Much of a product’s appeal to the consumer has to do with its look and feel—literally, the texture of its visible surface.
Based on 2D geometry, laser ablation can create textures as well as labels, engravings and markings.
For 3D applications, five-axis capability allows the application of textures to be applied to mold surfaces and other complex shapes.
Laser ablation takes place on a platform built to high-precision machine tool standards.
Much of a product’s appeal to the consumer has to do with its look and feel—literally, the texture of its visible surface. The pattern of tooled leather, the weave of a rich fabric or the grain of weathered wood pleases the eye and gratifies the touch. Reproducing such textures on metal workpieces is one of the primary applications for a line of laser-powered machine tools from GF AgieCharmilles (Lincolnshire, Illinois). The three- and five-axis models in this line use a high-powered laser beam that impinges on the workpiece surface under high speed computer control to remove material by ablation, thus creating virtually any surface texture that can be digitized. Ablation can be described as a method to melt and vaporize a workpiece material with high heat.
In addition to texturing, this process can be used to engrave, mark, label or render a microstructure on a surface in 2 or 3D. According to the company, this process can be applied to aluminum, copper, steel, graphite, carbide, brass, ceramics and other materials. Laser ablation is said to be more flexible, predictable and environmentally benign than acid etching or other conventional surface treatment.
The line consists of four models, the Laser 500, 600, 1000 and 1200. All share the same workpiece capacity (a 700-mm cube) and machining travel (1,200 by 900 by 1,200 mm in X, Y and Z), but they differ in the configuration of the laser head. The Laser 500 has a three-axis head for 2D or 2½D work and can be considered an entry-level model. In contrast, the Laser 1200 is a high-end model with a five-axis head for full 3D work. A pulsed, 20-watt fiber-optic laser is standard, but 50- and 100-watt lasers are optional.

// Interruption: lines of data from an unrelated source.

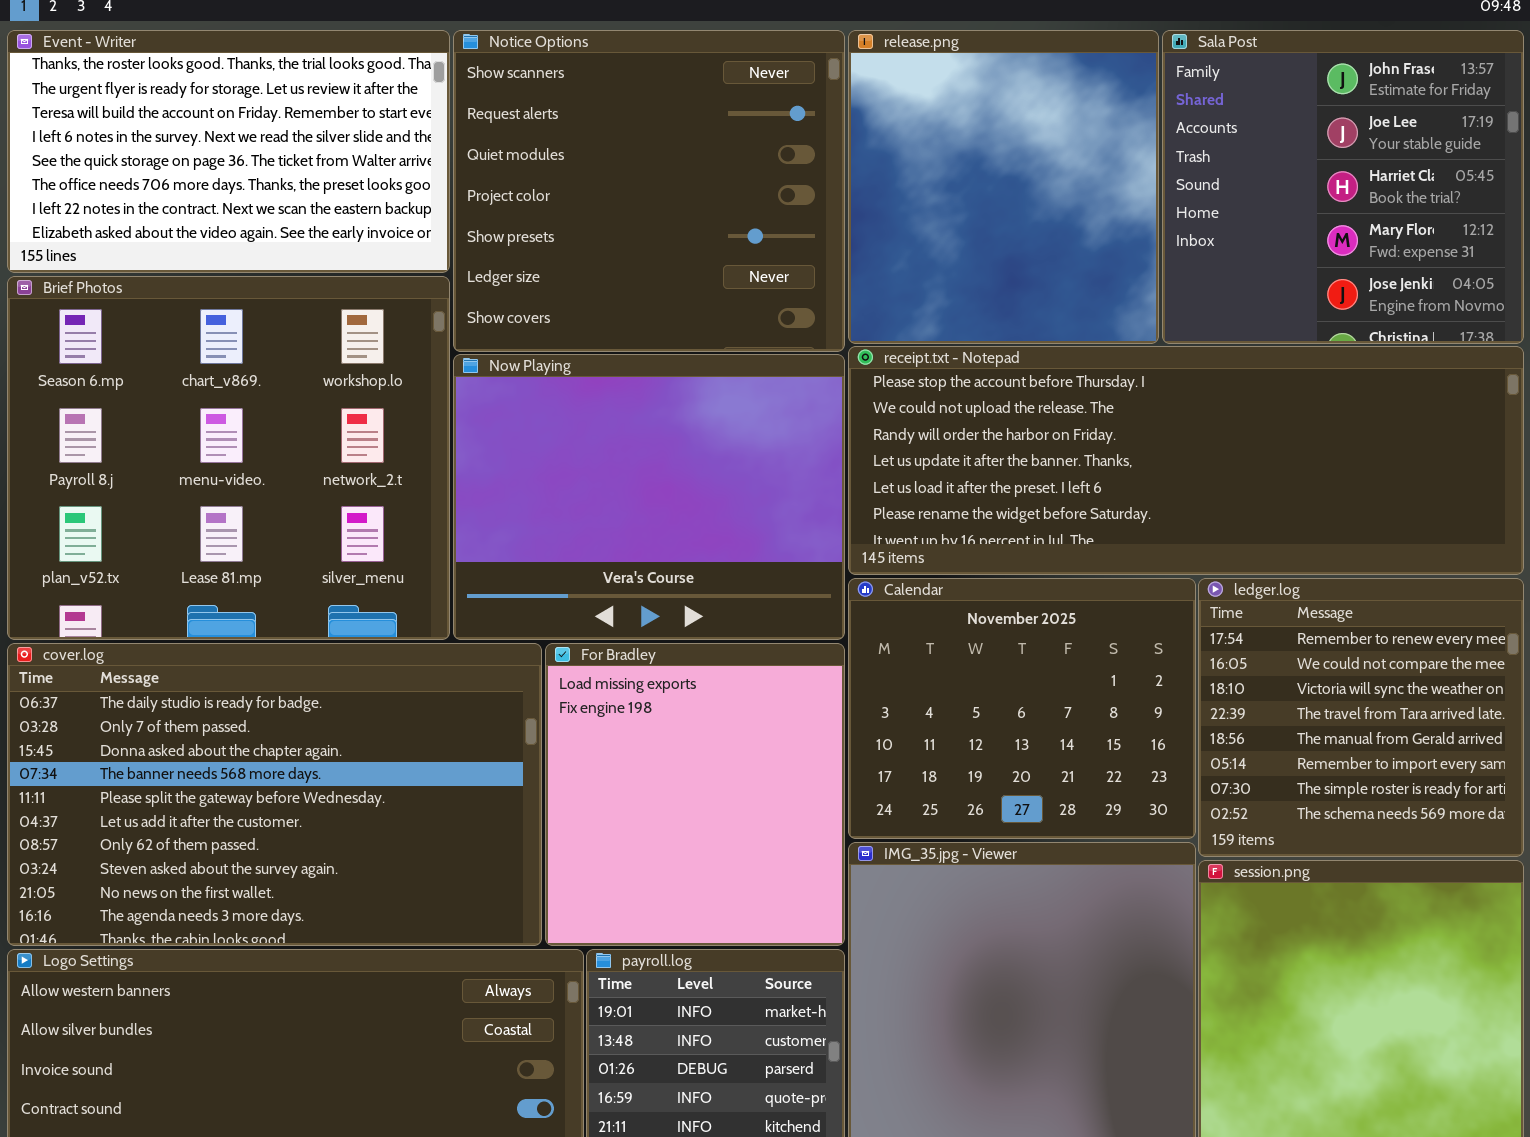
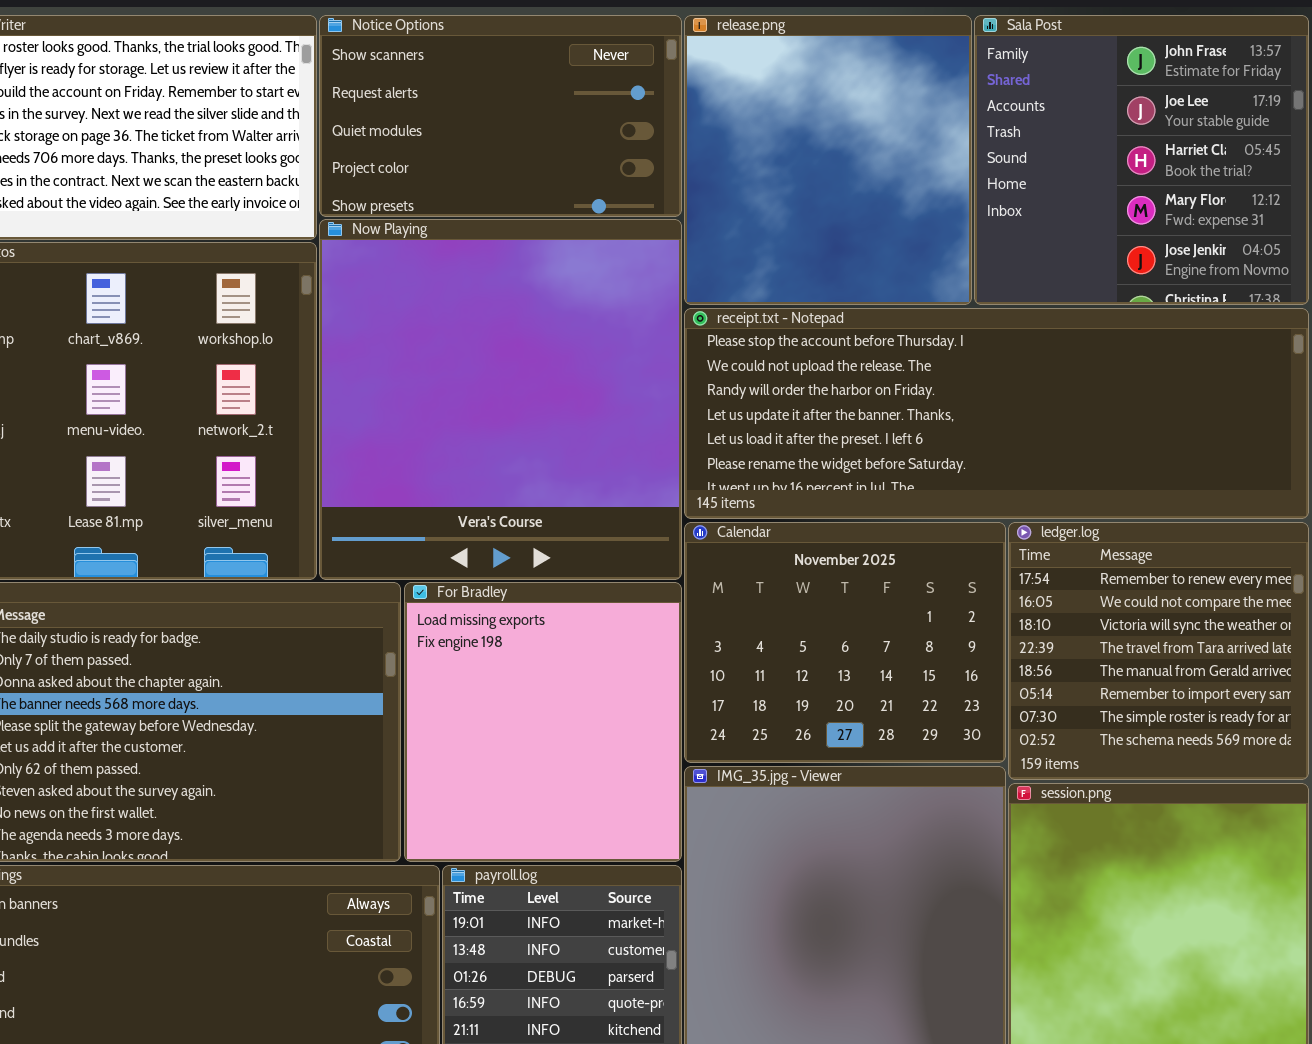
Notice Options: [453,30,845,352] -> [319,15,682,217], resized
Now Playing: [453,354,845,640] -> [319,219,682,580], resized

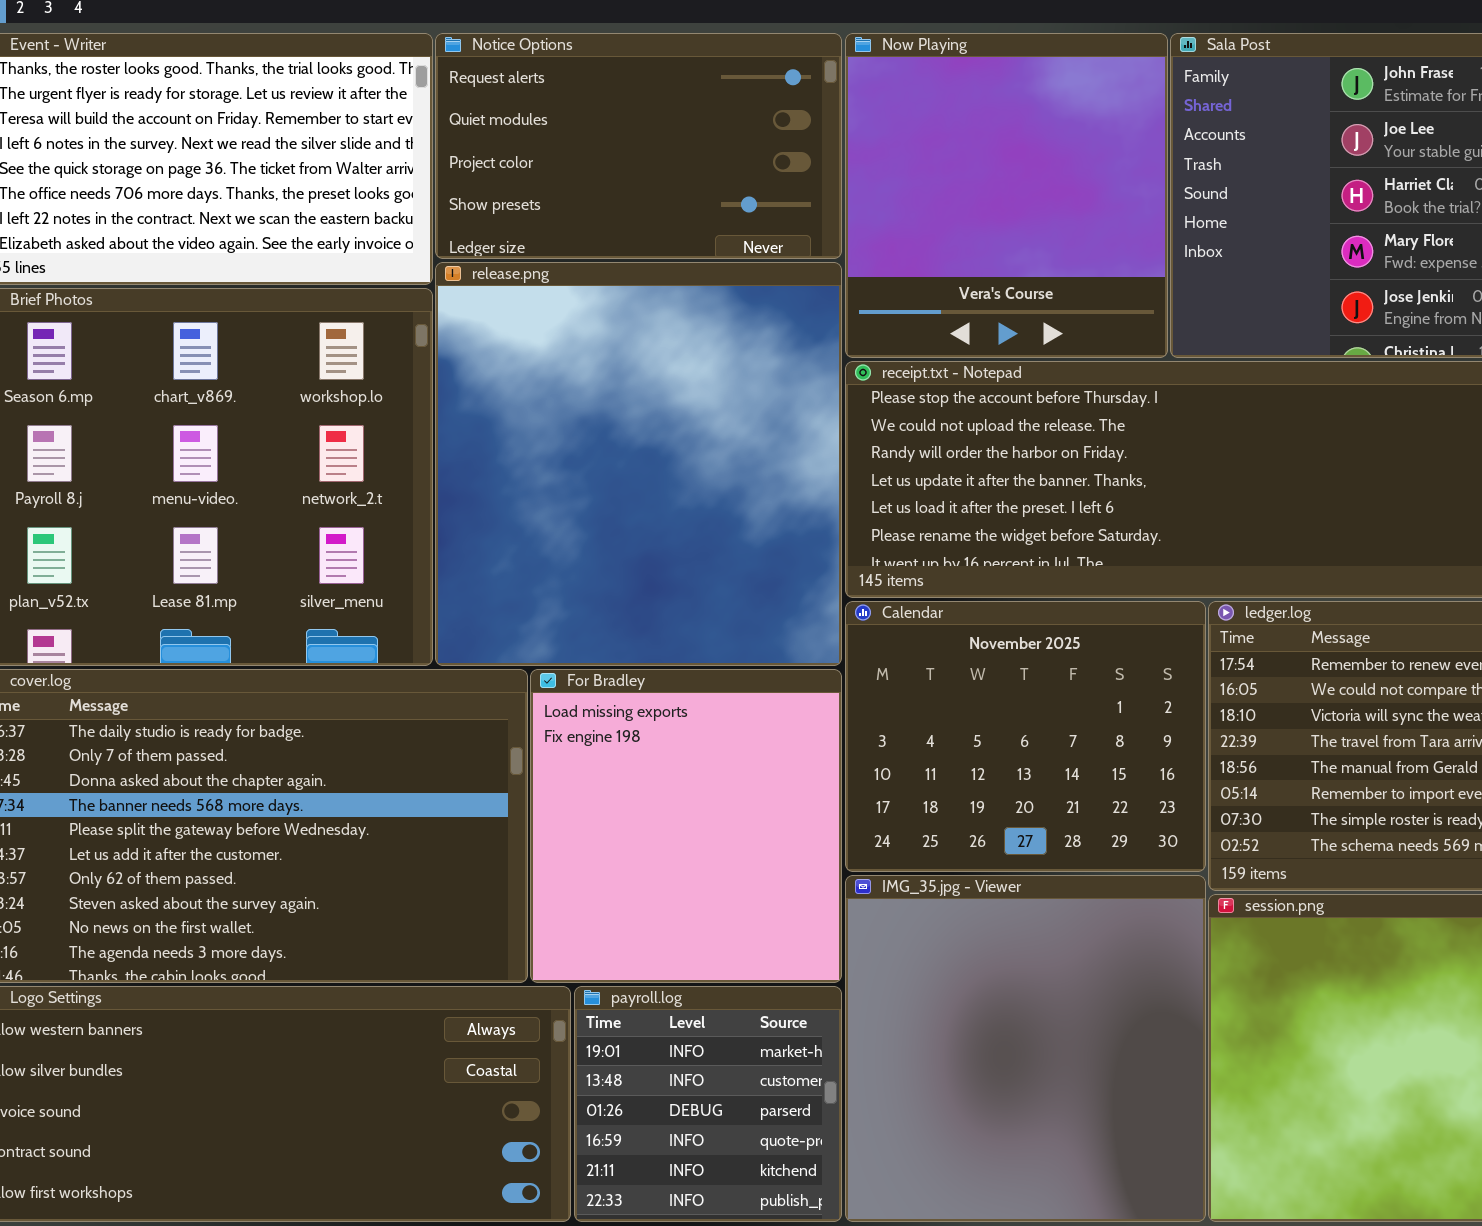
Notice Options: [319,15,682,217] -> [435,33,842,259], scrolled down 1 row
release.png: [684,15,972,305] -> [435,262,842,666], moved, resized
Now Playing: [319,219,682,580] -> [845,33,1168,358], moved, resized

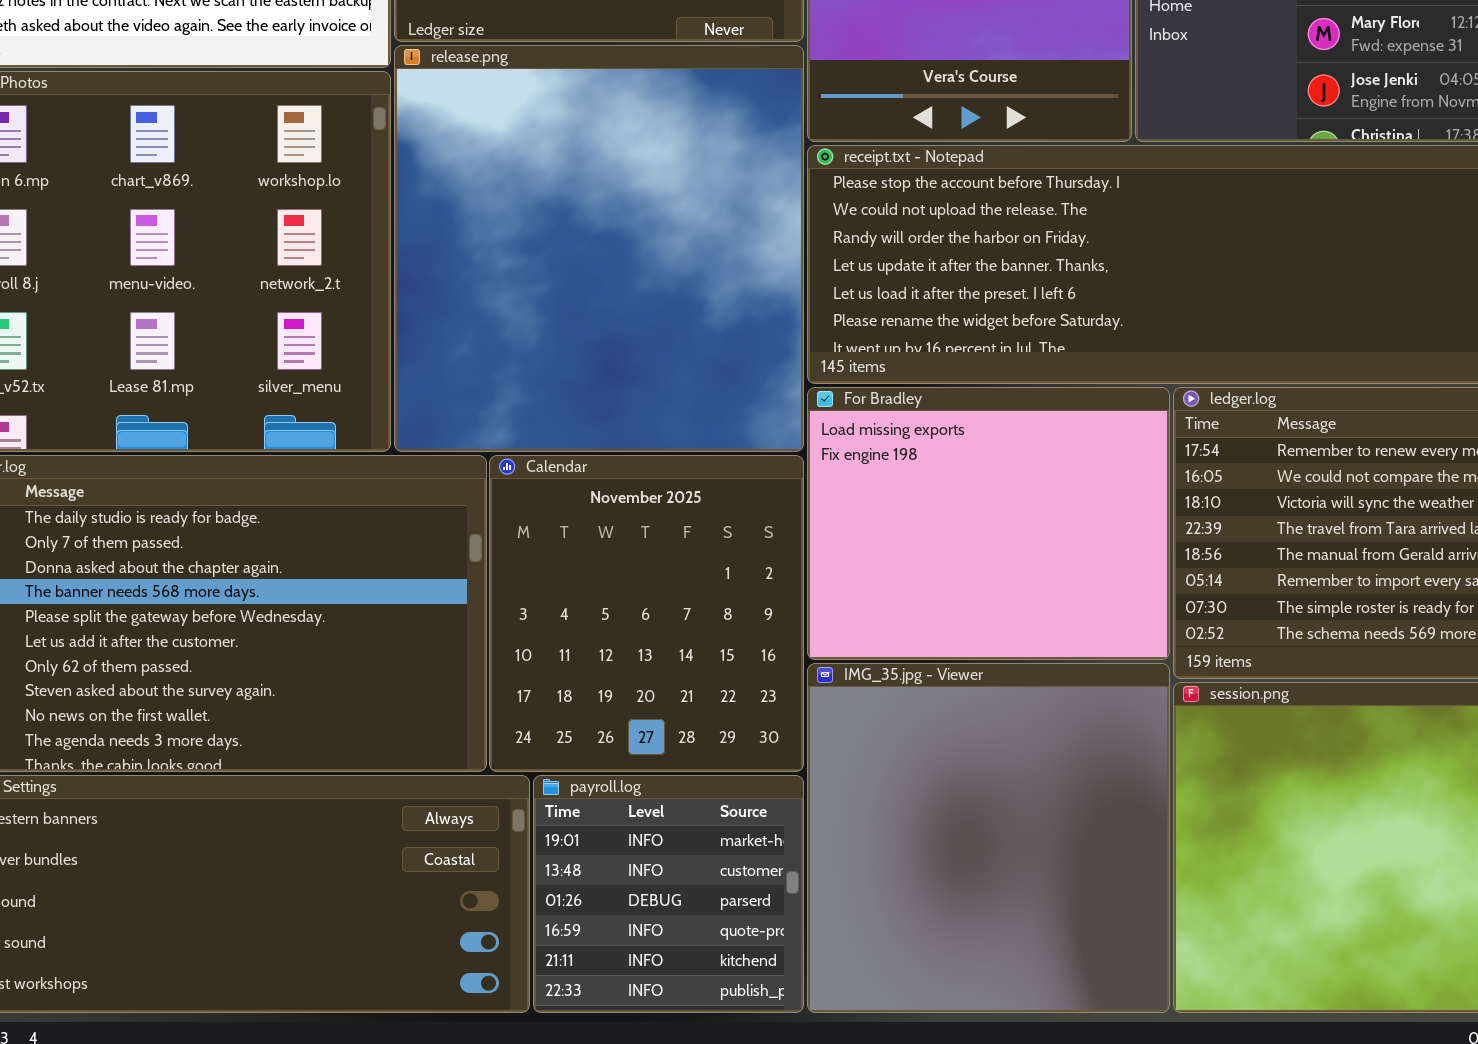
Calendar: [845,601,1206,872] -> [489,455,804,772], moved, resized
For Bradley: [530,669,842,983] -> [807,387,1170,660], moved, resized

Lenses with different focal lengths can be exchanged quickly to produce the desired spot size on the workpiece surface. Intricate designs at a shallower depth require a more finely focused laser spot, whereas heavier patterns can be produced more quickly with a wider focus. The choice of lenses provides this flexibility.
Other features common to all models include a camera for fine positioning, a 3D touch probe for laser positioning, an exhaust nozzle for vapor removal and an air gun to clear the laser contact zone. The machines can be integrated into an existing automated system or equipped with an add-on carousel pallet changer (with System 3R or Erowa pallets).

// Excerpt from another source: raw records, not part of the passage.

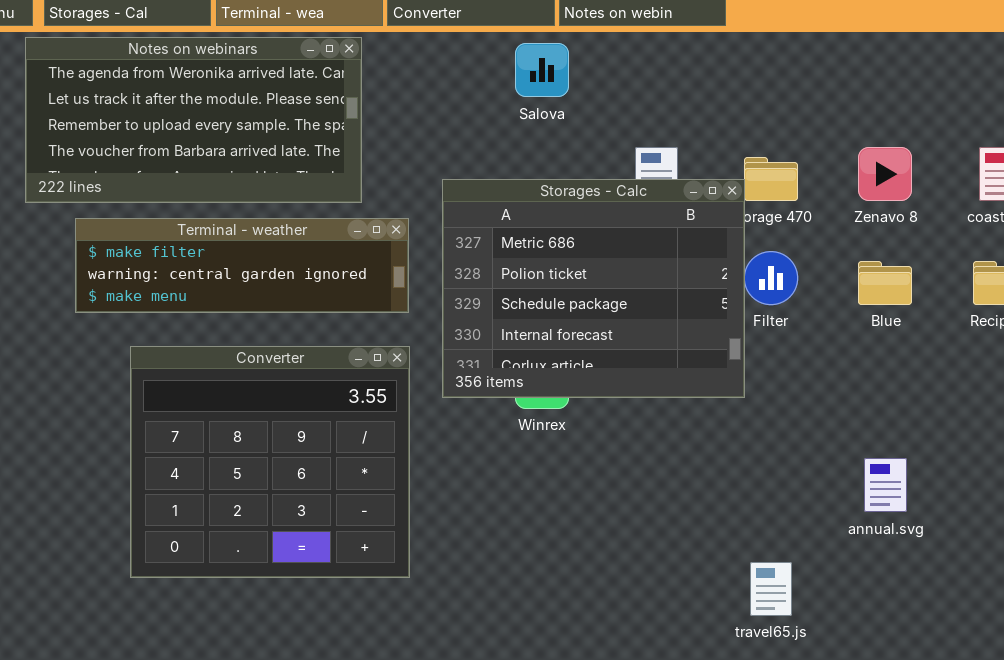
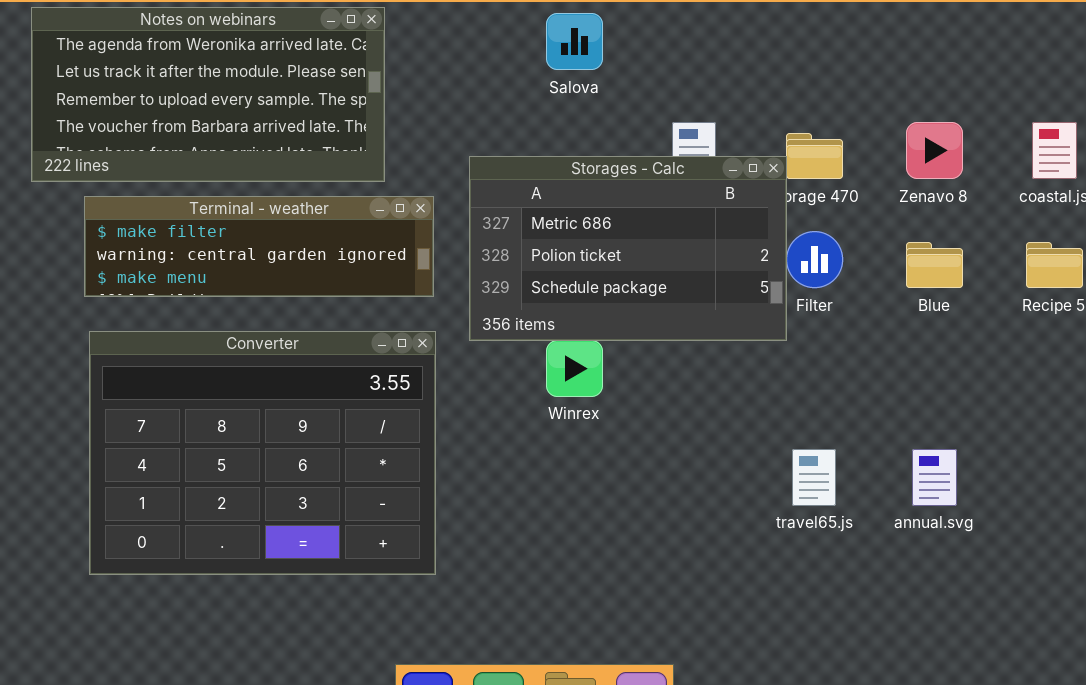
Storages - Calc: [442,179,745,398] -> [469,156,787,341], resized
Converter: [130,346,410,578] -> [89,331,436,575], resized
travel65.js: [750,562,792,616] -> [792,449,836,506], moved

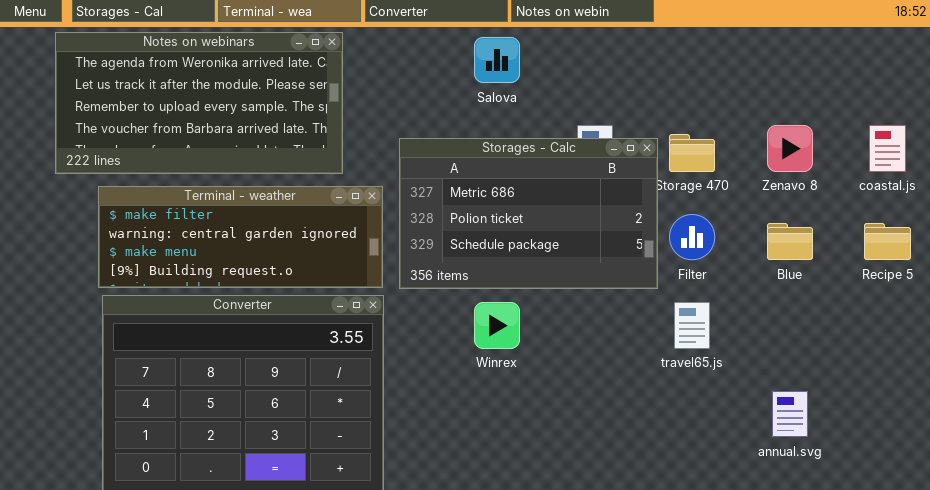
Storages - Calc: [469,156,787,341] -> [399,138,658,289], moved
Terminal - weather: [84,196,434,297] -> [98,186,383,288], resized
travel65.js: [792,449,836,506] -> [674,302,710,349], moved

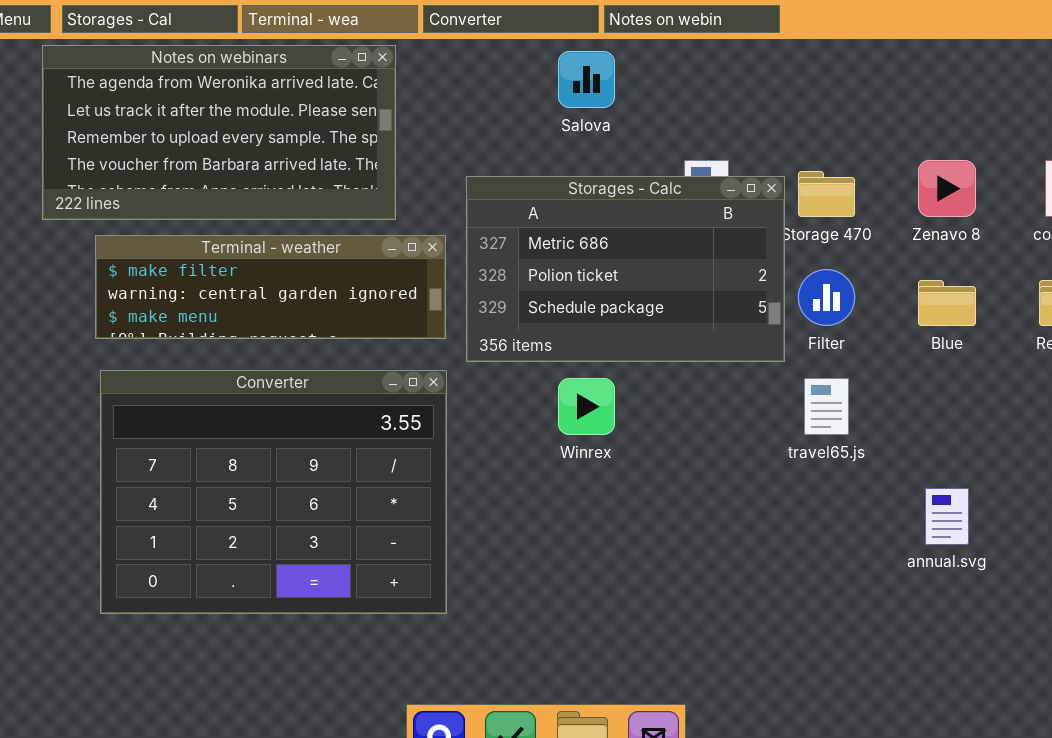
Terminal - weather: [98,186,383,288] -> [95,235,446,339], resized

Although process efficiencies are part of the company’s main message about the series, which will be introduced to the U.S. market at IMTS 2010, GF AgieCharmilles is also focusing on the creative, imaginative possibilities that this technology opens up to product designers, mold makers and engineering studios. For example, the virtual texture to be formed on the workpiece surface can be created in 2D graphic software such as AdobePhotoshop or generated by a 3D scanner in a reverse engineering process.

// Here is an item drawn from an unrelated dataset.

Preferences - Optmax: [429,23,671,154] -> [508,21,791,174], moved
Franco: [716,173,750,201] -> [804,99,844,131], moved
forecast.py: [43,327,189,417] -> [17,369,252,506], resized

This means an element of artistry can be infused into the design and manufacturing process that enables innovative users to differentiate themselves in the marketplace. The texture or pattern produced by the laser can be easily modified or varied, so an element of customization can also be introduced into the production process.
Interestingly, laser ablation supplements and complements other manufacturing processes in the company’s portfolio, such as wire EDM, die sinker EDM and high speed milling. For example, an otherwise finished plastic injection mold can be textured directly, or an electrode can be textured to modify the mold surface with the EDM process.